Sultana Azmiri, Kallio Pauli, Jansson Anna, Wang Ji-Shu, Niemi Jarmo, Mäntsälä Pekka, Schneider Gunter
Department of Medical Biochemistry and Biophysics, Karolinska Institutet, Stockholm, Sweden.
EMBO J. 2004 May 5;23(9):1911-21. doi: 10.1038/sj.emboj.7600201. Epub 2004 Apr 8.

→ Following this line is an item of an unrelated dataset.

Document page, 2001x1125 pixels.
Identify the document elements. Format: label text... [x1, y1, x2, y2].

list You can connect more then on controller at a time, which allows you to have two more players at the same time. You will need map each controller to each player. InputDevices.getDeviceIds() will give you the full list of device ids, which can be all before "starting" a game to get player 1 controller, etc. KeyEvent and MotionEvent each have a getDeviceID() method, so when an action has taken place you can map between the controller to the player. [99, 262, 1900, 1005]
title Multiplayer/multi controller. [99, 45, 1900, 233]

SnoaL belongs to a family of small polyketide cyclases, which catalyse ring closure steps in the biosynthesis of polyketide antibiotics produced in Streptomyces. Several of these antibiotics are among the most used anti-cancer drugs currently in use. The crystal structure of SnoaL, involved in nogalamycin biosynthesis, with a bound product, has been determined to 1.35 A resolution. The fold of the subunit can be described as a distorted alpha+beta barrel, and the ligand is bound in the hydrophobic interior of the barrel. The 3D structure and site-directed mutagenesis experiments reveal that the mechanism of the intramolecular aldol condensation catalysed by SnoaL is different from that of the classical aldolases, which employ covalent Schiff base formation or a metal ion cofactor. The invariant residue Asp121 acts as an acid/base catalyst during the reaction. Stabilisation of the enol(ate) intermediate is mainly achieved by the delocalisation of the electron pair over the extended pi system of the substrate. These polyketide cyclases thus form of family of enzymes with a unique catalytic strategy for aldol condensation.
SnoaL属于小型聚酮环化酶家族,该家族催化链霉菌中产生的聚酮类抗生素生物合成过程中的环化步骤。目前使用的几种此类抗生素是最常用的抗癌药物。已确定参与诺加霉素生物合成且结合有产物的SnoaL的晶体结构,分辨率为1.35埃。亚基的折叠可描述为扭曲的α+β桶状结构,配体结合在桶状结构的疏水内部。三维结构和定点诱变实验表明,SnoaL催化的分子内羟醛缩合机制与经典醛缩酶不同,经典醛缩酶采用共价席夫碱形成或金属离子辅因子。不变残基Asp121在反应过程中充当酸碱催化剂。烯醇(盐)中间体的稳定主要通过电子对在底物扩展π体系上的离域来实现。因此,这些聚酮环化酶形成了一类具有独特羟醛缩合催化策略的酶家族。